Capturing Passengers' Connectivity Behavior on Inter-City Express Train

Start With The Story

Germany's railway company Deutsche Bahn operates 247 long distance trains Inter-City Express (ICE) serving approximately 148 Million passengers, only in 2018. This is a huge number, and is expected to grow even more at the following years. Probably, the availability of Wifi connections within the ICE train is one of the cause.

Out of curiousity, I downloaded their "Wifi on ICE" data here to get a hint on the passenger behavior related to the Wifi facility. The zipped file size is 232Mb, and the real CSV data is around 2Gb with over 21 millions of rows. So it happened. Displaying all of them would be very costly. So, after a series of pre-processing steps (see below), only 25 trains with the longest routes is displayed here, representing 33k rows in the PostGreSQL database.

From those, we can obtain the Wifi-user Heatmap and the tracks, including stops at the train stations and cities as presented below.

How to use this page?
The number of displayed trains is adjustable:
  • num: [1..25], def = 25
  • show: ['station', else], def = 'city'
Calling this page without parameter will get the defaults. Otherwise, just try something like this

 
Legend
COLORS
The colors depict the heatmap of the wifi-users in the train:
  • pure green represents zero,
  • pure yellow is 150 users,
  • pure red means 300 or above.
The number of connected users may vary for different trains, they are all displayed in thin lines so that the gradation is still visible in the zoomed-out map.

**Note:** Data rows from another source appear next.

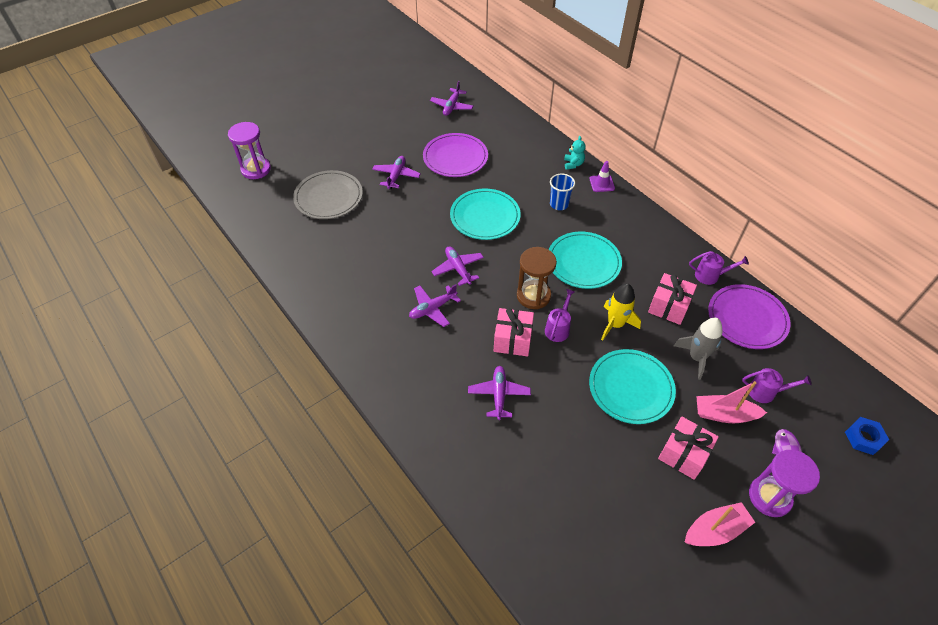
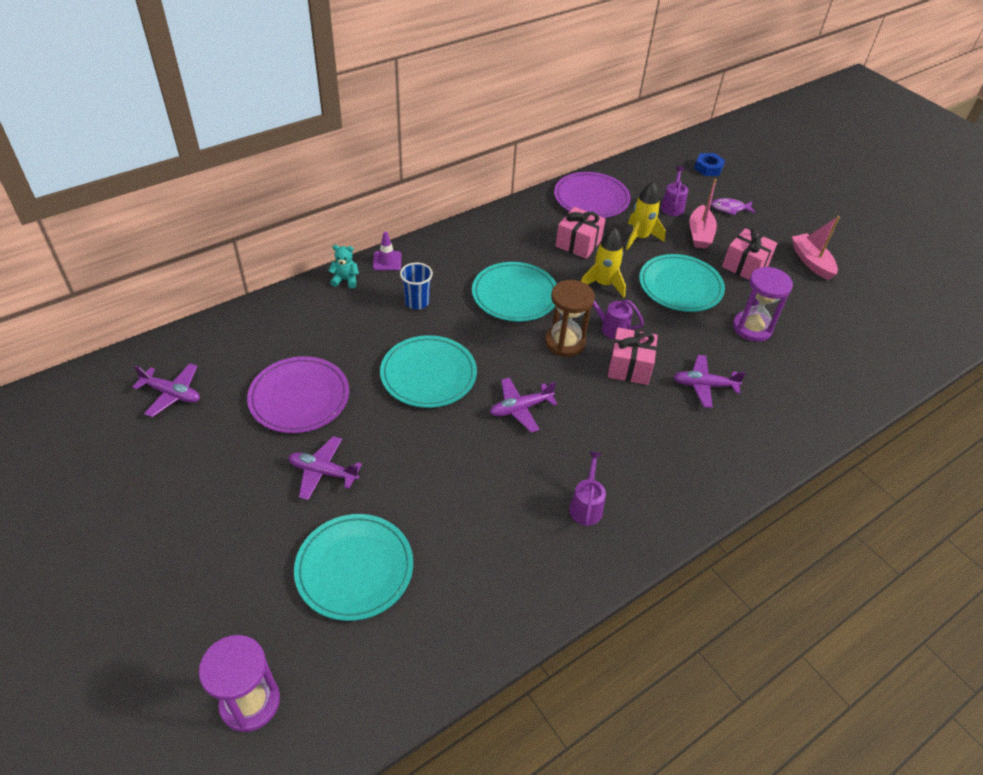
camera: 90 degrees left, 5 degrees down
grey plate [293,170,363,219] -> turquoise plate [294,514,413,621]
purple plane [409,284,461,327] -> none
grey rocket [674,318,722,380] -> yellow rocket [626,182,666,250]
purple watering can [689,251,749,285] -> purple watering can moved to [569,451,606,526]
purple hourglass [749,450,820,517] -> purple hourglass moved to [733,267,793,342]

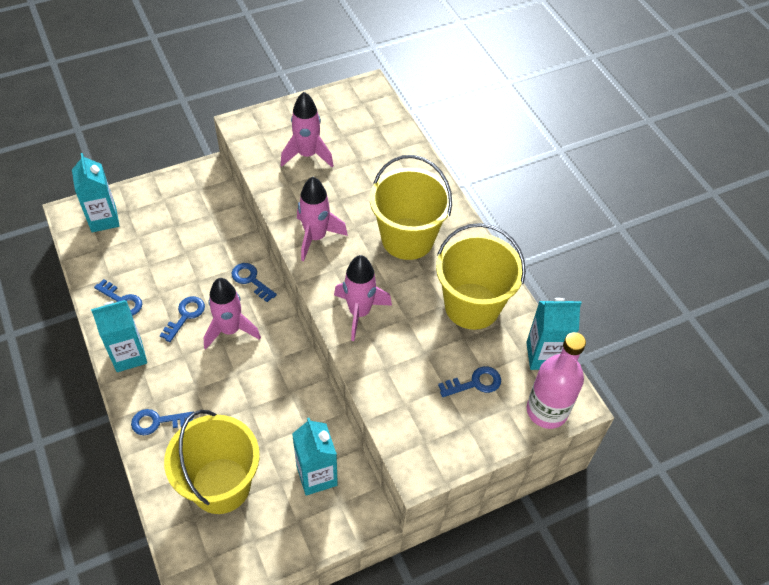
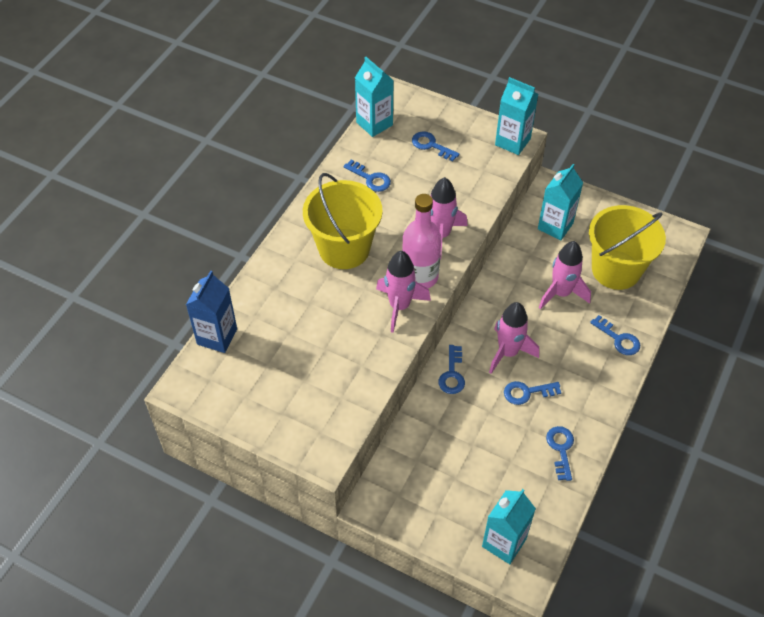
camera: 125 degrees left, 0 degrees up
turquoise carton [91,300,147,372] -> turquoise carton moved to [495,77,538,155]
pink rocket [281,92,334,167] -> pink rocket moved to [539,241,591,309]
yellow bucket [436,223,526,330] -> blue key [343,160,391,192]
pink bottle [527,332,586,429] -> pink bottle moved to [402,194,441,288]
none -> blue carton [186,270,237,353]

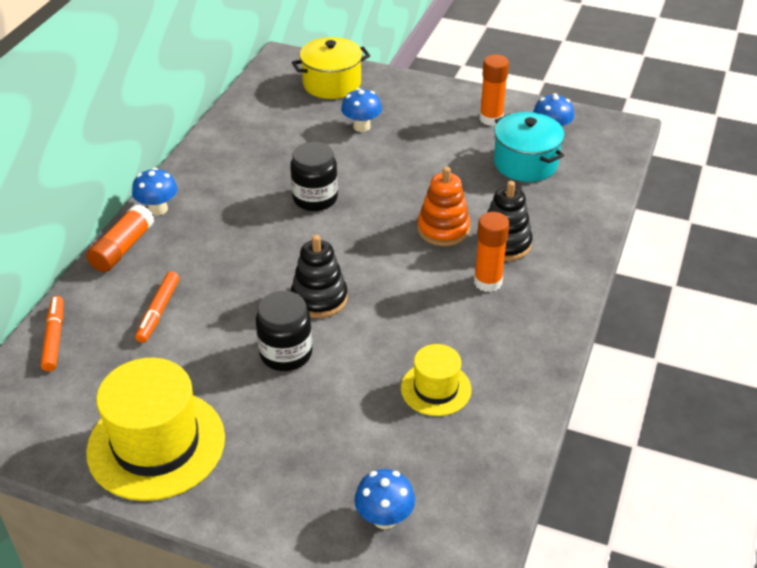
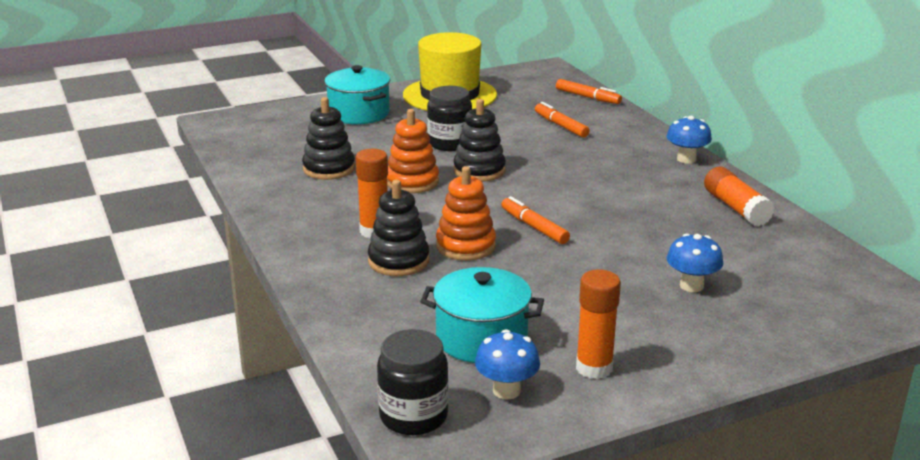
camera: 135 degrees right, 15 degrees down
orange glue stick [86,204,154,272] -> orange glue stick moved to [704,167,775,226]
black jar [290,142,338,211] -> black jar moved to [377,329,449,435]
yellow pot [292,37,370,99] -> none
blue mushroom [354,469,415,529] -> none
yellow hat [401,344,472,416] -> black stacking toy [302,97,355,180]
none -> turquoise pot [325,65,390,124]
none -> orange stacking toy [387,109,439,193]
none -> orange marker [501,196,570,244]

Displayed data from train id:
[54117180] [58031130] [54038600] [54038030] [54117560]
 
Legend
Each track from a train is displayed using varying colors. Stops are represented using circles whose radius depict the duration. Each stop is matched with the lists of coordinates of cities (obtained from here) and train stations (pre-processed from here).

Adjust the number of displayed tracks using the parameter num, and pick train stations over cities to display using show. An example for that is given here.

Cities and train stations outside of Germany is not shown since their coordinates are not listed in the obtained database.
 

1. Train-based Splitting
Out of those millions of rows, there are "only" 255 unique train ID (column sid). Splitting the data based on that row brings us to work with 255 significantly smaller CSV files, particularly after duplicates removal.
2. Minute-based Merging
The column created indicates that the data are collected every five seconds for each train. The rows are merged based on the minutes, while carefully maintaining the valuable numbers in the columns.
3. Splitting Long Stops
After some plot test, we got the idea that the data came from at least two different dates (plus the following dawn). Therefore it is necessary to split them (at least) once again for avoiding "train jumps" on the display.
4. Travel-based Selection
We pick only the trains stopping at at least two stations and two cities. Some data are indicated as a test result, as they only wander around a workshop (or even a drone involved?). This selection ends the pre-processing phase.